Simply comparing what exists in iOS to Android will inevitably leave out a few things. There are some things on Android that don’t have a direct parallel on iOS.
One of the most niche apps I use on Android is App Dialer. I still have T9 muscle memory burned into my brain from my first few flip phones. App Dialer is an app that displays a 12-digit dial pad and a row of apps or contacts. It shows recent apps/contacts by default but lets you access any app or contact via its equivalent T9 taps. Within 1–3 taps, I can open any app, call, or text anybody on my phone. It’s kind of crazy, I admit, but once you get used to it, it’s hard to go back.
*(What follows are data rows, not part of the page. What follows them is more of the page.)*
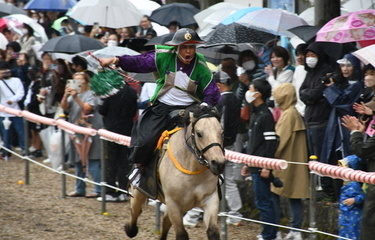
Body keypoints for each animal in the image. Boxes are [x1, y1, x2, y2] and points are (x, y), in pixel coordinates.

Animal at [125, 106, 226, 240]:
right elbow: (181, 235)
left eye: (222, 133)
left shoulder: (210, 198)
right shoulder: (173, 203)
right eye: (199, 134)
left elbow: (213, 231)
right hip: (139, 192)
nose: (218, 163)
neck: (192, 169)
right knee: (135, 211)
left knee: (165, 221)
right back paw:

The video above shows its usage as an app. The same UI can be embedded directly into your home screen as a widget.
I turned off contact access in the gif for privacy reasons but this is the primary way I initiate new phone calls or texts. Two or three taps can get me directly to any contact or app.
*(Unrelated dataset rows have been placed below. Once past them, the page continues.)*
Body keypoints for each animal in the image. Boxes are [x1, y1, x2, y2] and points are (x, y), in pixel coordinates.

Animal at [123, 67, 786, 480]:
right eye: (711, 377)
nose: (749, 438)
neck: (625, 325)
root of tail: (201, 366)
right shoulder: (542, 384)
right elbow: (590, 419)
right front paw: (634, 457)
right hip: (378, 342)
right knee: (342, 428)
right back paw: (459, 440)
Android gives developers more flexibility to make novel apps. For example, I sometimes read in bed next to my partner in a pitch-black room. On Android, there are apps like Night Owl that creatively work around hardware limitations by adding a translucent scrim over the screen to darken it further than it normally can. This may sound silly but it absolutely works when you are in a very dark room.
Android 11 introduced Chat Bubbles. Bubbles are “bubbles” that float over any other application and serve as a persistent portal to an ongoing conversation. I don’t personally use these but they’re pretty neat.
Samsung Good Lock
Good Lock is effectively Samsung Labs. It’s a testbed of apps and settings that serve as tests for upcoming mainstream features or simply as ways to customized your phone beyond what they want to give to everybody by default. The culture and language barrier (Korean) leads to some goofy names like LockStar to customize your lock screen but it unlocks some great options (see below)
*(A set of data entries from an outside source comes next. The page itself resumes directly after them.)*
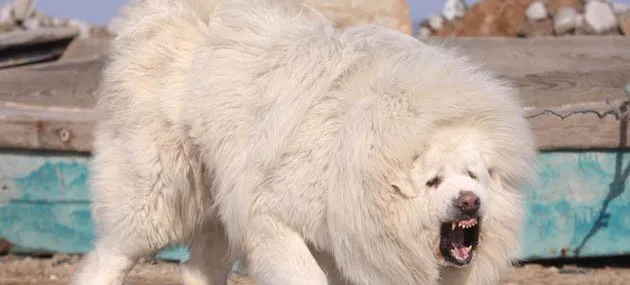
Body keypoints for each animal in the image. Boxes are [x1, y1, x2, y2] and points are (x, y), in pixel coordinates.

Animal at [73, 0, 540, 284]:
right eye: (433, 182)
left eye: (473, 176)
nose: (468, 202)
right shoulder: (269, 217)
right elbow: (304, 274)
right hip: (157, 195)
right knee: (114, 253)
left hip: (222, 200)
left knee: (197, 268)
I use a setting in Samsung’s One UI version of Android to make a downward drag from the edge of the screen open the notification shade. Because notifications on Android are so much more useful than on iOS, I find myself using this all the time.
Note: this is part of Good Lock One Handed Operation+.
Efficient recents menu
By default, Android’s recents menu is very similar to iOS. It shows a horizontal list of cards that show a screenshot of the last thing you saw in that app. However, Samsung lets you use the above option instead. It isn’t as pretty but I find it way faster to use, especially when going back 3 or more apps.
This UI has also changed my usage patterns. On iOS, I’ll only use recents if I am going back 1–3 apps. On Android, I find myself using it pretty much any time I’ve used an app on that day.
Note: this is part of Good Lock HomeUp.
Just like iOS, Android will warn (or block) calls if it thinks it is spam. However, you have an option to “screen” it. When you screen a call, Google Assistant will answer the call and show you a live transcript of the call. You can prompt Assistant with a few quick reply options, type a reply for it to say, or pick up the phone at any point.
Samsung has a similar feature.
Google Assistant will wait on hold for you (Pixel only)
- Google Assistant will wait on hold for you and notify you when you’re needed again.
- Google Assistant will predict how long hold times will be and show you alternative times when it might be lower.
- Google Assist can transcribe phone tree menus and give you a visual readout of your options.
24/7 “Shazam” (Pixel only)
Pixel phones have a feature called “Now Playing” which is basically 24/7 Shazam. It recognized any ambient songs that are playing and shows it to you on the lock screen or always-on-display. Can’t remember what that song was that you heard at the mall yesterday? You can go back through its history to see exactly what song it picked up when you were there.